Materials provided:
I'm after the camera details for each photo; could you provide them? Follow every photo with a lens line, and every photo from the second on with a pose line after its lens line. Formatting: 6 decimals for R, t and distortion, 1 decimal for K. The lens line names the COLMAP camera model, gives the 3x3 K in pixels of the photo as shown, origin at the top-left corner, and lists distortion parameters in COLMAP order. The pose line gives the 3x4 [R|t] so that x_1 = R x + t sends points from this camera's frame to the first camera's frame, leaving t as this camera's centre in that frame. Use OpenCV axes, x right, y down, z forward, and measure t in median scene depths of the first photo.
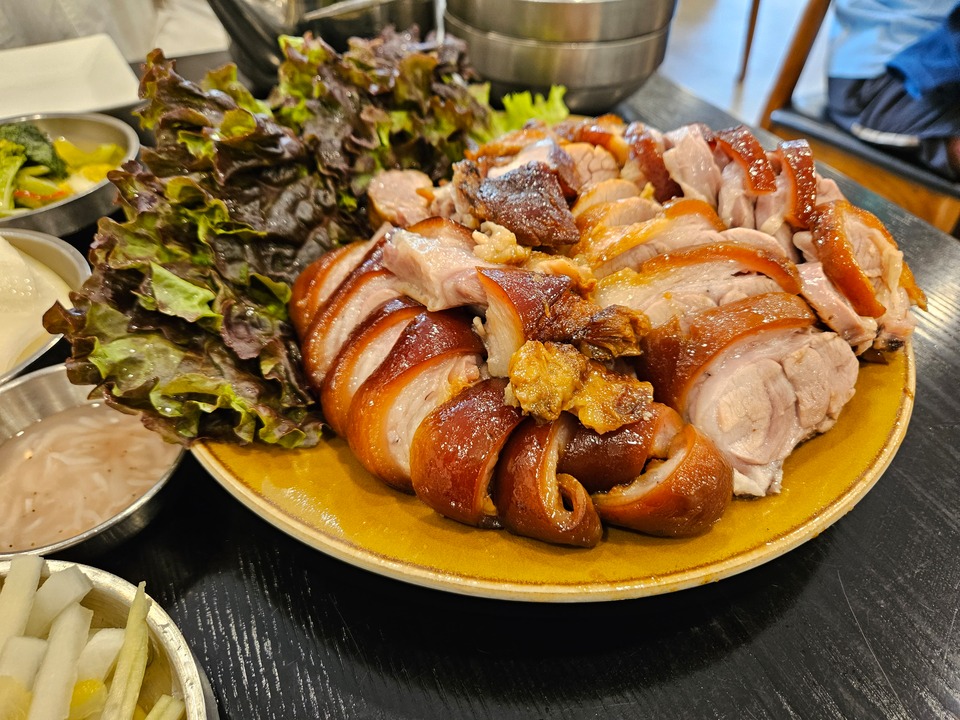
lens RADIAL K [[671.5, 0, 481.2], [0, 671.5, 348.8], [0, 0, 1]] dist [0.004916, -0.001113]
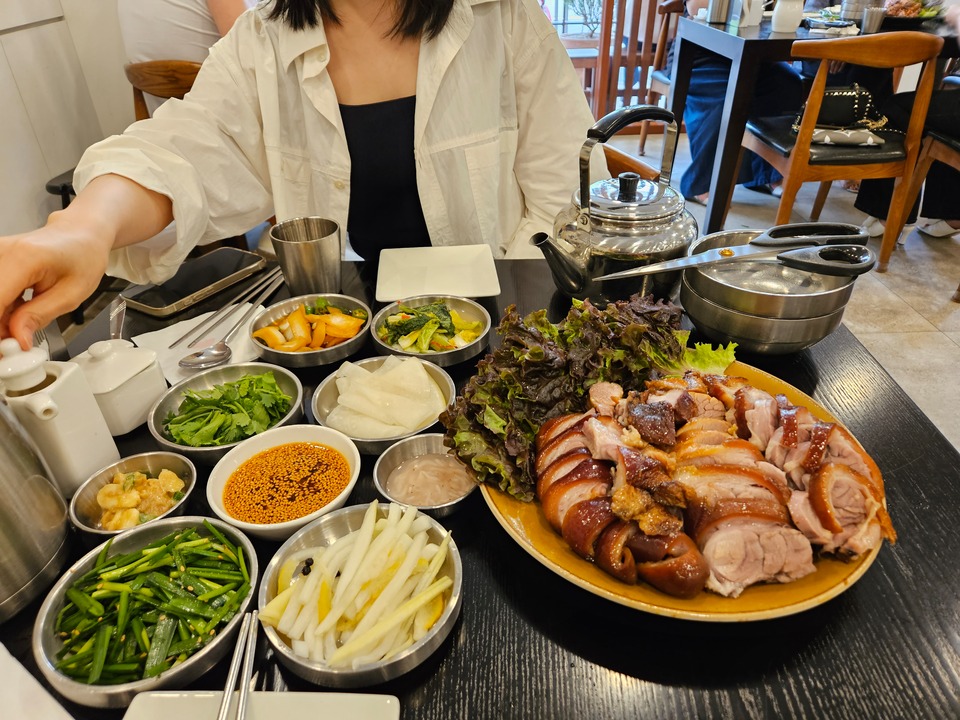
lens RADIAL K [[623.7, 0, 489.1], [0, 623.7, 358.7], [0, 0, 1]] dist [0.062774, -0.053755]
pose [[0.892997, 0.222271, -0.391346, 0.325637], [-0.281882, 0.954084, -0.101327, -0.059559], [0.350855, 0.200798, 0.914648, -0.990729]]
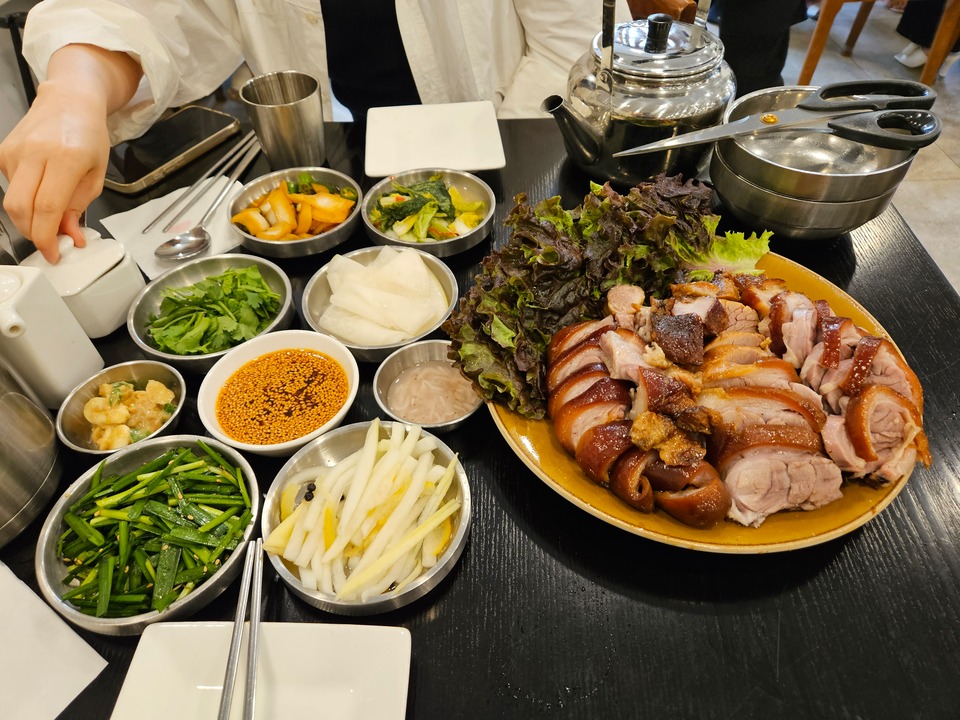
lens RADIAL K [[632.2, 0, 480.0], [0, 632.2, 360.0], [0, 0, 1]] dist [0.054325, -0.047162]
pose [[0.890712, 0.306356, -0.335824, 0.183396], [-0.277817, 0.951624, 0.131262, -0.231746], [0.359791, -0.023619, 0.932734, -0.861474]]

--

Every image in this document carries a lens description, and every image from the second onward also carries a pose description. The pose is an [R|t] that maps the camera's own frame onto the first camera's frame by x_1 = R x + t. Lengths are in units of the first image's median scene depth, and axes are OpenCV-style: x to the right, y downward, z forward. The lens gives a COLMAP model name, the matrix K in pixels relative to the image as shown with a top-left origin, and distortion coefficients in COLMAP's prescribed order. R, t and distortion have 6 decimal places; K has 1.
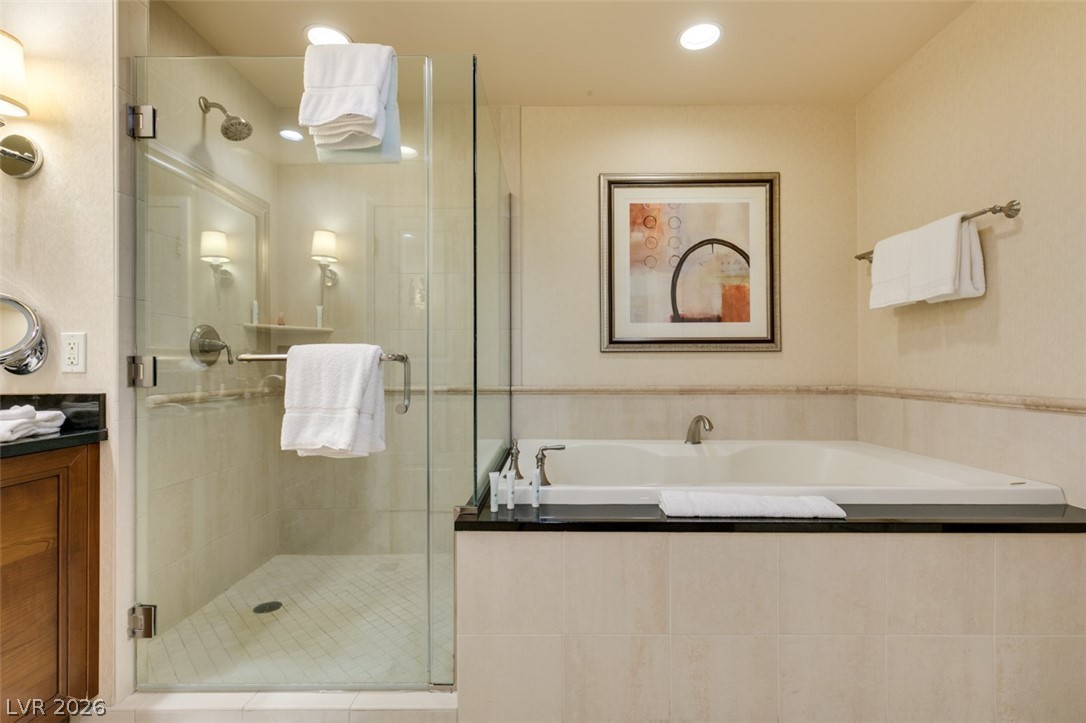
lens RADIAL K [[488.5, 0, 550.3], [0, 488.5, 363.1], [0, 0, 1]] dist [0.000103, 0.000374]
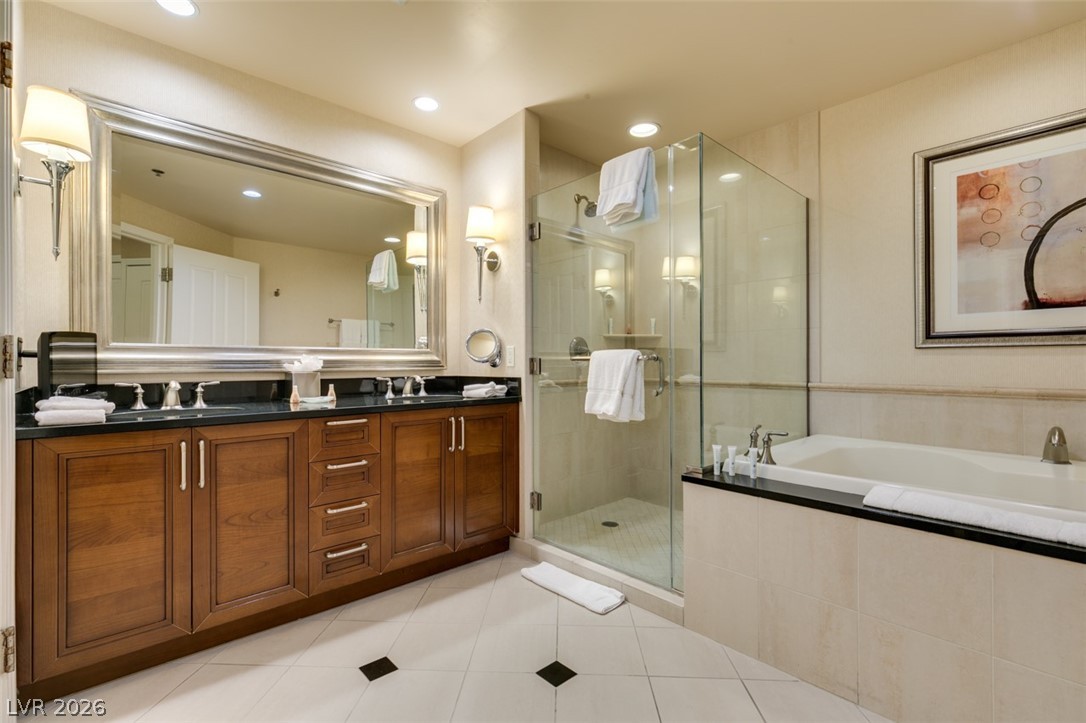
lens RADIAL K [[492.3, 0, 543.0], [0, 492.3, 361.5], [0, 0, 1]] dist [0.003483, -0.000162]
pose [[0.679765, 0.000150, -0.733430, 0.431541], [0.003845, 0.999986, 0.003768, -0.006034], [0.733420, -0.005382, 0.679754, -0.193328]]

Exercise details: Could you copy, word for word, the lines from the one containing "I'm after the" up to and including the one containing "-0.023619, 0.932734, -0.861474]]", leaving the pictures out?

Result of this exercise:
I'm after the camera details for each photo; could you provide them? Follow every photo with a lens line, and every photo from the second on with a pose line after its lens line. Formatting: 6 decimals for R, t and distortion, 1 decimal for K. The lens line names the COLMAP camera model, gives the 3x3 K in pixels of the photo as shown, origin at the top-left corner, and lists distortion parameters in COLMAP order. The pose line gives the 3x4 [R|t] so that x_1 = R x + t sends points from this camera's frame to the first camera's frame, leaving t as this camera's centre in that frame. Use OpenCV axes, x right, y down, z forward, and measure t in median scene depths of the first photo.
lens RADIAL K [[671.5, 0, 481.2], [0, 671.5, 348.8], [0, 0, 1]] dist [0.004916, -0.001113]
lens RADIAL K [[623.7, 0, 489.1], [0, 623.7, 358.7], [0, 0, 1]] dist [0.062774, -0.053755]
pose [[0.892997, 0.222271, -0.391346, 0.325637], [-0.281882, 0.954084, -0.101327, -0.059559], [0.350855, 0.200798, 0.914648, -0.990729]]
lens RADIAL K [[632.2, 0, 480.0], [0, 632.2, 360.0], [0, 0, 1]] dist [0.054325, -0.047162]
pose [[0.890712, 0.306356, -0.335824, 0.183396], [-0.277817, 0.951624, 0.131262, -0.231746], [0.359791, -0.023619, 0.932734, -0.861474]]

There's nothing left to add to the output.